WE REPRODUCE with acknowledgements this article from
The Wire: News from the Associated Press
Wednesday, August 26, 1998

 

 

More Crosses Erected Near Auschwitz

By MONIKA SCISLOWSKA

WARSAW, Poland (AP) -- Catholic activists put up two more crosses today near Auschwitz, defying a call by Polish bishops to stop because of opposition from Jewish groups.

The Council of the Episcopate, the highest body of Poland's Catholic church, called Tuesday for a large cross near the camp to stay in place, but for other smaller crosses recently planted next to it to be removed. It also appealed for people to stop planting additional crosses.

Poland's chief rabbi, Pinchas Menachem Joskowicz, rejected that appeal today, saying that any number of crosses near Auschwitz harmed the memory of Jewish victims of the death camp.

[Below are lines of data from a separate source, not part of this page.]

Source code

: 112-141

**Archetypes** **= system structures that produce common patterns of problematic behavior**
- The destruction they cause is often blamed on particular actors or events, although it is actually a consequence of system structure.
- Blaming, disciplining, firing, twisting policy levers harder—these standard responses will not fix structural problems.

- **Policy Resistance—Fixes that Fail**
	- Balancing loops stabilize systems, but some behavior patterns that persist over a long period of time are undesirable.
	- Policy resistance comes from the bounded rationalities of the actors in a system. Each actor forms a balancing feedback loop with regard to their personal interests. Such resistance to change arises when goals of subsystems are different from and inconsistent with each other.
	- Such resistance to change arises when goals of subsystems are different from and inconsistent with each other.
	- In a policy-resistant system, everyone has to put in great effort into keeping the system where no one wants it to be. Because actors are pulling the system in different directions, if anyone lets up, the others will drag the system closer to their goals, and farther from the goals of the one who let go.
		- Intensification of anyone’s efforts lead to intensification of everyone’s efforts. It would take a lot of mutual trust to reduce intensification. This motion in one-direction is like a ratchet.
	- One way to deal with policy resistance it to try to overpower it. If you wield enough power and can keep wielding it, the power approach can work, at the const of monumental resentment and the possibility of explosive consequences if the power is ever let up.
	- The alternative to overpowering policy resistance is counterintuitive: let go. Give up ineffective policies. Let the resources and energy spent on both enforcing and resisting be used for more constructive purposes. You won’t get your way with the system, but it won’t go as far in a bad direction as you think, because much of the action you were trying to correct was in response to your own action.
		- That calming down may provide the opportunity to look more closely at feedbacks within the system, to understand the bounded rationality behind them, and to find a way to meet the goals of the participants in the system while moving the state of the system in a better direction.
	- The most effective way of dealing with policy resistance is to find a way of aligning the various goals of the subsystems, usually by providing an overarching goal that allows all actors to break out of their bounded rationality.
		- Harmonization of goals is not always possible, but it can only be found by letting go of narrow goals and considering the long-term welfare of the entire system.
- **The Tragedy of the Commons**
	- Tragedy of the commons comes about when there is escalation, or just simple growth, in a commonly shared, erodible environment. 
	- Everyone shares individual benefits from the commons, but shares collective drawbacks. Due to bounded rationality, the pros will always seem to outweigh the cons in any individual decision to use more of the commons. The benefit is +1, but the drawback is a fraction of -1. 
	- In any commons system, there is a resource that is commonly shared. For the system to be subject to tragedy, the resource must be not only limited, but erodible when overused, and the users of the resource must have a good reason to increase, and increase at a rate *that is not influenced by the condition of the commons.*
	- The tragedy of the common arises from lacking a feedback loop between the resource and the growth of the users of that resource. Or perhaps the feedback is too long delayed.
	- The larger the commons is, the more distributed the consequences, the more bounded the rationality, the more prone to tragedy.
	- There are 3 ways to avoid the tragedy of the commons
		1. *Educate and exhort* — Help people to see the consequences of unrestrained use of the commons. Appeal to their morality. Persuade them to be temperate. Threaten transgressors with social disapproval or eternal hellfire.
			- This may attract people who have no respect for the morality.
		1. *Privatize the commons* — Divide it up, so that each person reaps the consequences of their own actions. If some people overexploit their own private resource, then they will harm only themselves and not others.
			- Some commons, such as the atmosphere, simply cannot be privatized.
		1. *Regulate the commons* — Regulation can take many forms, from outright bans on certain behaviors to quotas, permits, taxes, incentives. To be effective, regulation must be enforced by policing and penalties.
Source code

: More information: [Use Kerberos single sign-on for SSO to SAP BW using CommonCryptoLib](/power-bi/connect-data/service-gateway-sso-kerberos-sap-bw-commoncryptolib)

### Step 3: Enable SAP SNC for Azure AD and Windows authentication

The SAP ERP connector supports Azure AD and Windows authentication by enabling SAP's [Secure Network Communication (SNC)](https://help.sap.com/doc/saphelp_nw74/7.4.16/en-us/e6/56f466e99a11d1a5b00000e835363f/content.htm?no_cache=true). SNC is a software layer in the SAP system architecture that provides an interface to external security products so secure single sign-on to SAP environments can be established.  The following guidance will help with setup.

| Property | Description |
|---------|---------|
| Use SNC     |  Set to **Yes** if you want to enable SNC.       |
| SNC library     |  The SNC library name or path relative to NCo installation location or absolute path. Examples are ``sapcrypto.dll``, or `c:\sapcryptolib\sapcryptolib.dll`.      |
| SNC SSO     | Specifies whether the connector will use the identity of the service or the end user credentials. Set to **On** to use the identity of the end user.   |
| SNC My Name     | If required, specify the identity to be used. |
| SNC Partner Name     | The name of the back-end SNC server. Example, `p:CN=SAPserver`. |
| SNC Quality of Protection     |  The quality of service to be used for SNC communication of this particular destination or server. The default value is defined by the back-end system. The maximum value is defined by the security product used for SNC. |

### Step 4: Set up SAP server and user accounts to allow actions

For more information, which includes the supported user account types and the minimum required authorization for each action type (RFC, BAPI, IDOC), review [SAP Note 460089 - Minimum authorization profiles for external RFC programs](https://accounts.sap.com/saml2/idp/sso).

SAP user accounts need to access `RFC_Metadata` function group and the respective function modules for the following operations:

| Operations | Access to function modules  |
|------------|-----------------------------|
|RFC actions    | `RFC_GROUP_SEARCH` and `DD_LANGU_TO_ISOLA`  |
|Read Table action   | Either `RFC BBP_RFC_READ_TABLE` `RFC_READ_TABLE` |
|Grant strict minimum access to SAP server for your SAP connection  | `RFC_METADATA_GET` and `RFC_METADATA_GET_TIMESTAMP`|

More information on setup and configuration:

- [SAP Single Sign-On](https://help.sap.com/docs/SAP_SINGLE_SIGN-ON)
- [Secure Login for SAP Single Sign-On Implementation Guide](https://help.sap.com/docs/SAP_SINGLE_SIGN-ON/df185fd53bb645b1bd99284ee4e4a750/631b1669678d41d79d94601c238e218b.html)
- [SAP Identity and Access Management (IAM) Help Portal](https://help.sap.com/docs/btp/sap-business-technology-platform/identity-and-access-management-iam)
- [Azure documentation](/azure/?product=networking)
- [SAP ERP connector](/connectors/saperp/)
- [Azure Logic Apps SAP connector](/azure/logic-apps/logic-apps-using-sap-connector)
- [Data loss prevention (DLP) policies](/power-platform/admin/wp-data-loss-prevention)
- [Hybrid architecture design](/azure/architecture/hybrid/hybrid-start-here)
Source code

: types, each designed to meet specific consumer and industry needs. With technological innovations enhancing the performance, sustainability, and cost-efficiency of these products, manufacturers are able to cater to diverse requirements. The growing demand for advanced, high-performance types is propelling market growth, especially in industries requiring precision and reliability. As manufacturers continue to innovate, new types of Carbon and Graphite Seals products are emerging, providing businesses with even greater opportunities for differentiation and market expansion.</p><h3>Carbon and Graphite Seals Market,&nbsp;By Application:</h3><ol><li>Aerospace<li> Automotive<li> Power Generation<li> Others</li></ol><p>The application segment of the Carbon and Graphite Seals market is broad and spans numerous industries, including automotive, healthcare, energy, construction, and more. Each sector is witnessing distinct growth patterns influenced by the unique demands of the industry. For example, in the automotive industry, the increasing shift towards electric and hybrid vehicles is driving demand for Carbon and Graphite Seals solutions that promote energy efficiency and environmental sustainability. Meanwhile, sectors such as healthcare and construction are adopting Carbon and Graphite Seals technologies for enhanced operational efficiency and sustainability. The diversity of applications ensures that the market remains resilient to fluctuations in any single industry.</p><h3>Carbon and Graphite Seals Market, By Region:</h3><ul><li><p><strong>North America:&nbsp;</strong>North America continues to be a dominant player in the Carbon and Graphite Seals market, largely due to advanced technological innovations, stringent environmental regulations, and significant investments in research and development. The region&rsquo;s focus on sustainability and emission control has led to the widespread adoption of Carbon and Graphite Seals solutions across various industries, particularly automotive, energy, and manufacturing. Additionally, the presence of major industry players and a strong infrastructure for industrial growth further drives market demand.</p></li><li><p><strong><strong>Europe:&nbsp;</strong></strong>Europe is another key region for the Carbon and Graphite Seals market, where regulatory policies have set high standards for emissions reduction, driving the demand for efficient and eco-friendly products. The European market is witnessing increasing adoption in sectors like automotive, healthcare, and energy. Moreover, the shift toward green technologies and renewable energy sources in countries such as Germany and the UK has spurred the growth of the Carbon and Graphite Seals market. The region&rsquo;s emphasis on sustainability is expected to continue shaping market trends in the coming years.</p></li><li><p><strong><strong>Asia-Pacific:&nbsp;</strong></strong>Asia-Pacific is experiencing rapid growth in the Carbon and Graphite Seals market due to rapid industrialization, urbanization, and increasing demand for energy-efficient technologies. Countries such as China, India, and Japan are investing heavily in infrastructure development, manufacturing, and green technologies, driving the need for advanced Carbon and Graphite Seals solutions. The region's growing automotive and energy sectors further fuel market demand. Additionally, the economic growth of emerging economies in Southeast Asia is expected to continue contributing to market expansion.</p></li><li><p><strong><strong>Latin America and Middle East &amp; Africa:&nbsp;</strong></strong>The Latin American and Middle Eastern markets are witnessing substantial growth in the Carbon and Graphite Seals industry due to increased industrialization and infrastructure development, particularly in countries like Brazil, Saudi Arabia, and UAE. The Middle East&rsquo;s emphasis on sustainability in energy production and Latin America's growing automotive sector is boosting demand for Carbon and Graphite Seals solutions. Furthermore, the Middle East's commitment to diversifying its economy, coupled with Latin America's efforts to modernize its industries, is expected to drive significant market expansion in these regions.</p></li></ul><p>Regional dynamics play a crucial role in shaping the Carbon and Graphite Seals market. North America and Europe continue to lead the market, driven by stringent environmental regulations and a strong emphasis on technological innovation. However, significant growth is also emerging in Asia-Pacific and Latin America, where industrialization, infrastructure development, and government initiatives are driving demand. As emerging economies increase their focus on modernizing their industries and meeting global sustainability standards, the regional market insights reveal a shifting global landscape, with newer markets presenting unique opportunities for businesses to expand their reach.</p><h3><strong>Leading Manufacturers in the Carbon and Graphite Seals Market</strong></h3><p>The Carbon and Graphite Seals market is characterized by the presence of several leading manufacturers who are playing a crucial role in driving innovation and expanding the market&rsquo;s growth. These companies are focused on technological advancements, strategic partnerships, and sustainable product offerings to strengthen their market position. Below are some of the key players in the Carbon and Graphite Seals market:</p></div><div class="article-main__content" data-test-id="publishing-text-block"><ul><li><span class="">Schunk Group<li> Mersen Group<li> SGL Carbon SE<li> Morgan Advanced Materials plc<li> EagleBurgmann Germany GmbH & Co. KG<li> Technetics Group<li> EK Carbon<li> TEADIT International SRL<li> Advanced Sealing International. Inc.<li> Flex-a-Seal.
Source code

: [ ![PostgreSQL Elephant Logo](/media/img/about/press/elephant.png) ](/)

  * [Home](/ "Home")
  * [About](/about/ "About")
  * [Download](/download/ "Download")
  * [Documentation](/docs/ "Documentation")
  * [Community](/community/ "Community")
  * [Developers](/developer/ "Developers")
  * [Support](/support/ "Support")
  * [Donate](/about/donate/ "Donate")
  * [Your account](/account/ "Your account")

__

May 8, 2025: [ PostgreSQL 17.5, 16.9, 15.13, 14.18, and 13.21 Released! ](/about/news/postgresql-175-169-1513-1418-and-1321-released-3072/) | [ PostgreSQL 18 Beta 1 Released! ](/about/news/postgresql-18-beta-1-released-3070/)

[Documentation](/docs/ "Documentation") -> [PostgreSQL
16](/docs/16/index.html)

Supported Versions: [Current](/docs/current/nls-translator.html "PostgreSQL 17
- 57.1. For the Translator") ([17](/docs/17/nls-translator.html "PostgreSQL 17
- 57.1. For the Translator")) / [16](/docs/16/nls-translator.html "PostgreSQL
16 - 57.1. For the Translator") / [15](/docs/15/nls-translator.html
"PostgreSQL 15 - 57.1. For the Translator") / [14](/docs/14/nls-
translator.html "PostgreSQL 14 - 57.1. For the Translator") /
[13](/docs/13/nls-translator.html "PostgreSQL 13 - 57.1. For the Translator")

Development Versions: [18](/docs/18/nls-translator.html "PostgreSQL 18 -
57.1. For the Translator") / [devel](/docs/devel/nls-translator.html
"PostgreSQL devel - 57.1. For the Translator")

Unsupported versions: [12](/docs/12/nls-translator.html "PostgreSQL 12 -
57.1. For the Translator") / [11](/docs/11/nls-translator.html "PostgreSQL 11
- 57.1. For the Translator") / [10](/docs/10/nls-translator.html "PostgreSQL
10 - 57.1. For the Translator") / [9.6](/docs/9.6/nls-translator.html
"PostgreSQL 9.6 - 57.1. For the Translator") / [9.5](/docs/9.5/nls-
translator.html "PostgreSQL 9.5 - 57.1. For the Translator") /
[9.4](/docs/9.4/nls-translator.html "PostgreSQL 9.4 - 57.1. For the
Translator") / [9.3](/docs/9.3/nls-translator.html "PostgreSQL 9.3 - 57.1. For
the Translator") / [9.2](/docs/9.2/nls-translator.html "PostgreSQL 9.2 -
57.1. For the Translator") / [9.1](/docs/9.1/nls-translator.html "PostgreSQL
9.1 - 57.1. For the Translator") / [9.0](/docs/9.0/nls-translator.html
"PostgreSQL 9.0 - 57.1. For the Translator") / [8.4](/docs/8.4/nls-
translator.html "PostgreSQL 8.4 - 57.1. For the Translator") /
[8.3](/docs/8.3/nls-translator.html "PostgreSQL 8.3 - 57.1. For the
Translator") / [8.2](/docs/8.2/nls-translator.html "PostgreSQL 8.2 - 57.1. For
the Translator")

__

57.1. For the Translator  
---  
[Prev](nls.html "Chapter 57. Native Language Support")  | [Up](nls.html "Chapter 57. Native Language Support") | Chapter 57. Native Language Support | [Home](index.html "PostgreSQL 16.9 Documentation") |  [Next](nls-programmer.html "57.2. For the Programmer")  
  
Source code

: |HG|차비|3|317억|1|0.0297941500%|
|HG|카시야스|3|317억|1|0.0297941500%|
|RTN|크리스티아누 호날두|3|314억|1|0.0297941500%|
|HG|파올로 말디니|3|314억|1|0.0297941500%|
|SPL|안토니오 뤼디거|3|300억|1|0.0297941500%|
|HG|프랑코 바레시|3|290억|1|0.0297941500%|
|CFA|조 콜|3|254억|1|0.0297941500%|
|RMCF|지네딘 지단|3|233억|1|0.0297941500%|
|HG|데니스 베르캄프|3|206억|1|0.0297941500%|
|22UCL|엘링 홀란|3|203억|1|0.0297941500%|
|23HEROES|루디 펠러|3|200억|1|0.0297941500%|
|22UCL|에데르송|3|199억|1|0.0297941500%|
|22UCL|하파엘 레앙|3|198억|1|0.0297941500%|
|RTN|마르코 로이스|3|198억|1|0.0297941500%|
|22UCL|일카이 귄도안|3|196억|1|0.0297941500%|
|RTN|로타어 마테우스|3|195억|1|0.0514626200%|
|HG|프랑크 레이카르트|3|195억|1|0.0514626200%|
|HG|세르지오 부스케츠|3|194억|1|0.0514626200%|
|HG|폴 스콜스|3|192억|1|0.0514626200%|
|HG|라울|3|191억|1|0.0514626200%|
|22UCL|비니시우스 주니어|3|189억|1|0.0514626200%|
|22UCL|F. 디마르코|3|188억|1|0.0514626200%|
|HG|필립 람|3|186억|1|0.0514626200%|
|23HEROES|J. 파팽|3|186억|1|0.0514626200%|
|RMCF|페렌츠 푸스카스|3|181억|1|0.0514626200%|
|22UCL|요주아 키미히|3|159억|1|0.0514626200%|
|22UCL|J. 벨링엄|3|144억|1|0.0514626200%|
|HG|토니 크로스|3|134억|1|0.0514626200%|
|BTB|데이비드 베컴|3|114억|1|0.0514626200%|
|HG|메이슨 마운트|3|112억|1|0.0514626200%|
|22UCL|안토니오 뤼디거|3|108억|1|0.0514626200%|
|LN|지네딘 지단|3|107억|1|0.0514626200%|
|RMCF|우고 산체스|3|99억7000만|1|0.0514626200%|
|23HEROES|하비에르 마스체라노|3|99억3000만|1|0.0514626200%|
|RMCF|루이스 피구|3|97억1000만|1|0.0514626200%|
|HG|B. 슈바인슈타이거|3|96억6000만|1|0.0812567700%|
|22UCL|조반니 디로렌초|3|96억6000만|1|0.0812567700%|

The larger cross was used during a 1979 Mass celebrated by Pope John Paul II at Birkenau, the sister camp of Auschwitz. It commemorates 152 Poles who resisted the Nazis and were killed on the site in 1941.

Joskowicz said the presence of the cross prohibits Jews from praying at Auschwitz for the 1.5 million victims, mostly Jews, killed at the camp.

"We Jews suffered there the most so I think it would be bad if in this sacred place we could not pray for our nation, our relatives, our friends and for all who suffered there," Joskowicz said.

2.

 Two more crosses went up in a field bordering Auschwitz today, adding to the more than 100 put up in recent weeks to protest Jewish demands to remove the larger cross.

The bishops lack any legal power over the land where the crosses stand, but their statement was considered a powerful signal from the church and likely to be heeded by all but the most conservative Catholics.

Cardinal Jozef Glemp, the leading Catholic Church figure in Poland, told more than 100,000 worshipers today at Jasna Gora, Poland's holiest shrine, that no one should use the cross to incite anger.

"It would be wrong if we used it as a tool for irritating, because irritation provokes anger, provokes revenge," Glemp said.

But Glemp also expressed regret that Jews "cannot find today words of understanding and compromise."

Joskowicz, whose parents died at Auschwitz, sounded unwilling to compromise.

"There is no difference to us whether one cross or a thousand crosses are standing there," he said, suggesting that flags of all nations whose citizens suffered at the camp should be the only symbol commemorating the victims.